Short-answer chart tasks

Content starts

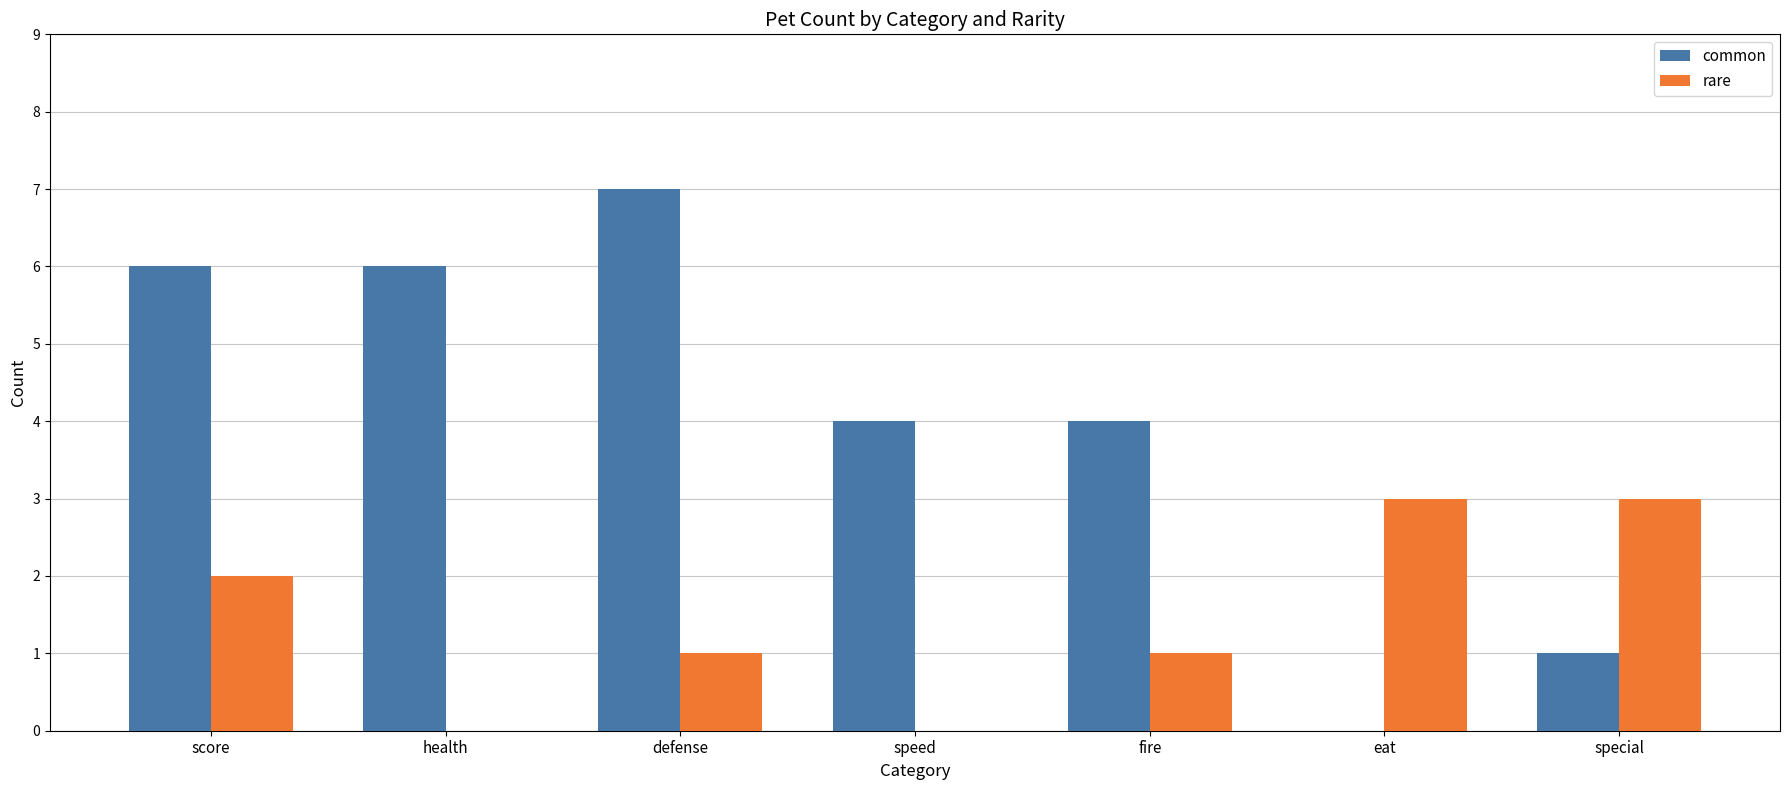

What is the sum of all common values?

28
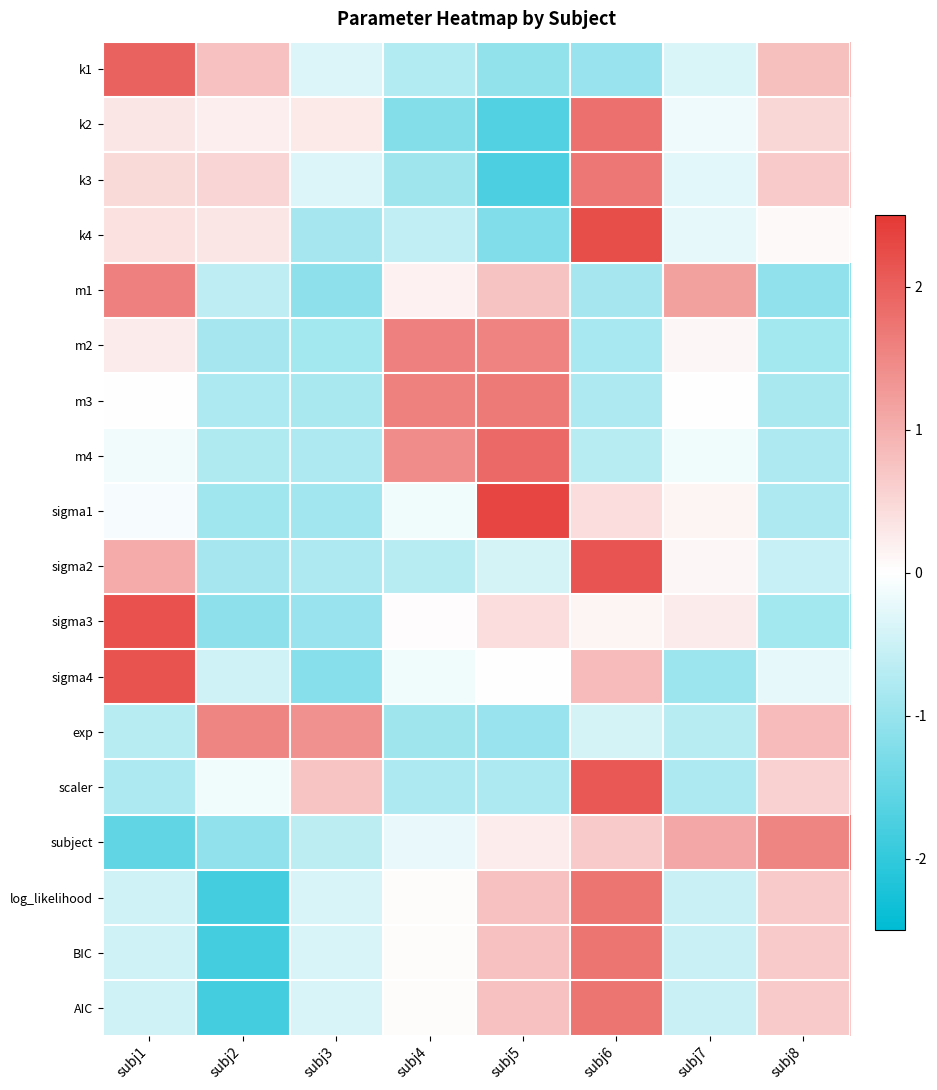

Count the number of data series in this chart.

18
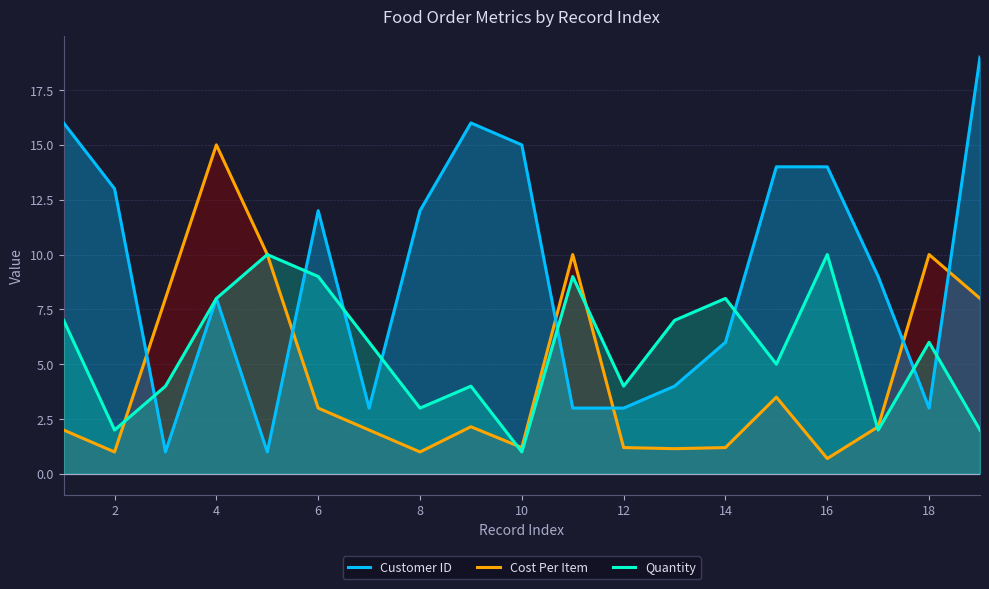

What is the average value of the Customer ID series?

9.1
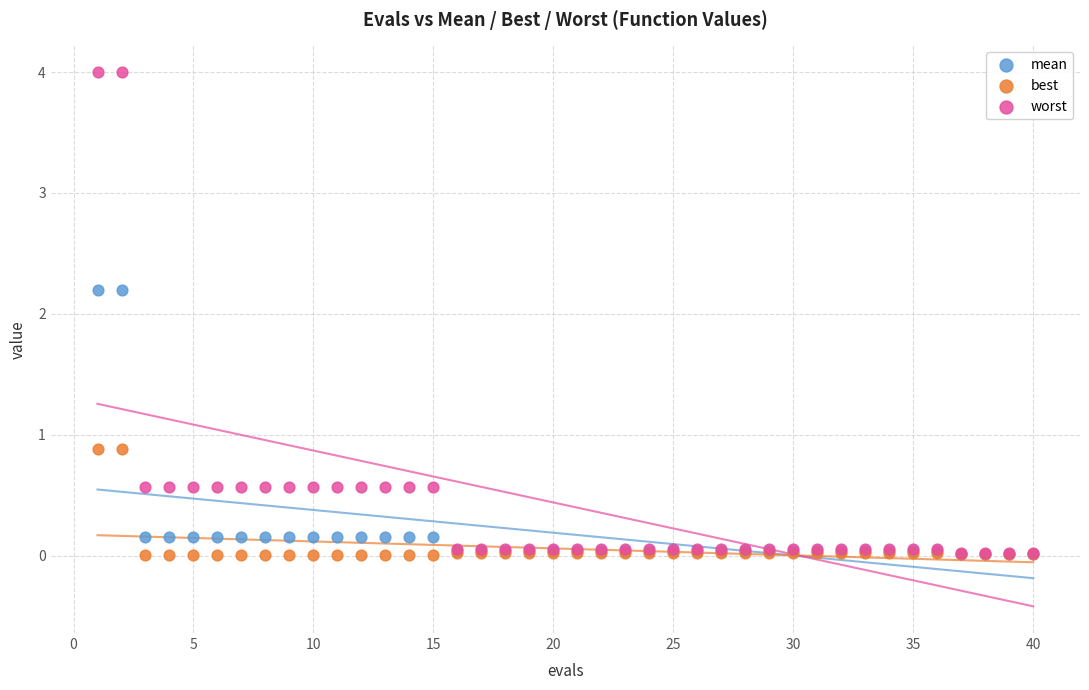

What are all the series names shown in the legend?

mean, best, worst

Content ends

> _REQUEST_: Return every line of text in the material above word for word, in order, and leave out the pictures.

> _EXERCISE RESULT_:
What is the sum of all common values?

28

Count the number of data series in this chart.

18

What is the average value of the Customer ID series?

9.1

What are all the series names shown in the legend?

mean, best, worst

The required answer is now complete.